Laguens: I have thought about it very much for myself, but I am not going to project onto other women what I believe. What I believe is that women have the right and the choice, and we’re going to leave it up to them, and at Planned Parenthood –
Carlson: – Well, you’re not helping them make that choice –
Laguens: – people come for high quality health care.
Carlson: – with your stilted answers.
Laguens: We do.
Carlson: – at all. But you’re not help-
Laguens: – No, we do help them make a choice.
Carlson: If you think it’s a profound choice –
Laguens: – I don’t help them personally make the choice. They get to make it, whether it’s with their minister
Carlson: – So, what –
Laguens: – or their doctor, or their partner, or husband, or –
Carlson: – I – with respect, I know you’re smart, but you’re giving me a series of rehearsed and very childish answers, and it’s disappointing. I would think that you would have grappled with this a little bit. Have you? Do you ever grapple with it? Do you think, ‘wow, this is a profound thing, all these protesters outside holding up signs’ – do you ever pause and say, ‘what are they doing?’. It’s not just about disempowering women. There’s another agenda here, that’s a real agenda. Do you ever think of that?

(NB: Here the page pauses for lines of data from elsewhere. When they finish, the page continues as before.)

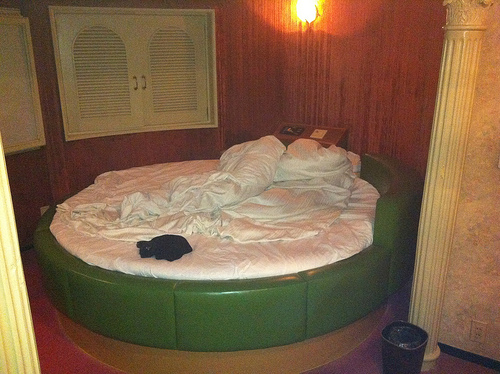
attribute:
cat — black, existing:
[133, 233, 192, 261]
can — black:
[380, 317, 429, 373]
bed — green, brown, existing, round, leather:
[35, 121, 418, 373]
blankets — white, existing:
[49, 137, 382, 283]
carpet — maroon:
[21, 249, 125, 373]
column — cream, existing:
[0, 126, 42, 372]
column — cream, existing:
[404, 0, 489, 362]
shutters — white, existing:
[52, 9, 215, 137]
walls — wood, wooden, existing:
[0, 1, 446, 251]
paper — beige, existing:
[425, 2, 499, 363]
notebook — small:
[310, 127, 328, 140]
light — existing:
[294, 1, 321, 28]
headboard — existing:
[361, 149, 423, 250]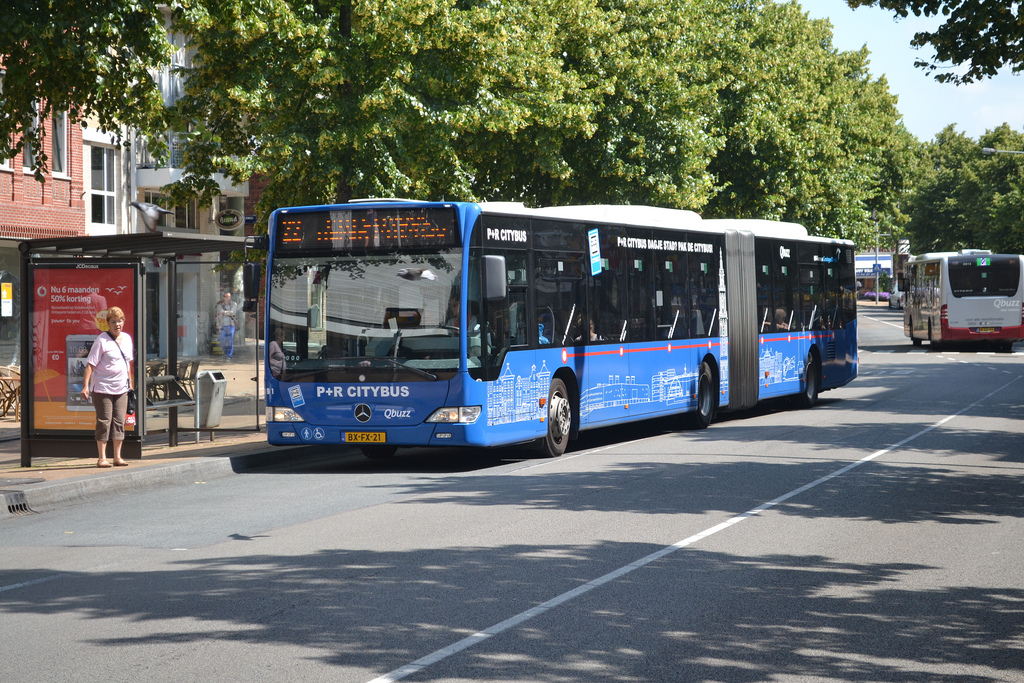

Laguens: Yeah, I often do look at those protesters, and I do wonder how can they be so heartless to be yelling the things that they do at women in their lives when they know nothing about what’s going on in that woman’s life, they don’t have any idea what service she might be there for, but that doesn’t stop them. So I’m often concerned about the shame and stigma that people [garbled] –
Carlson: OK. But you haven’t thought at all about why people would –
Laguens: – force on women in this country.
Carlson: But why would they want to do that? You haven’t thought about that, have you?
Laguens: I appreciate it, I appreciate it, I do.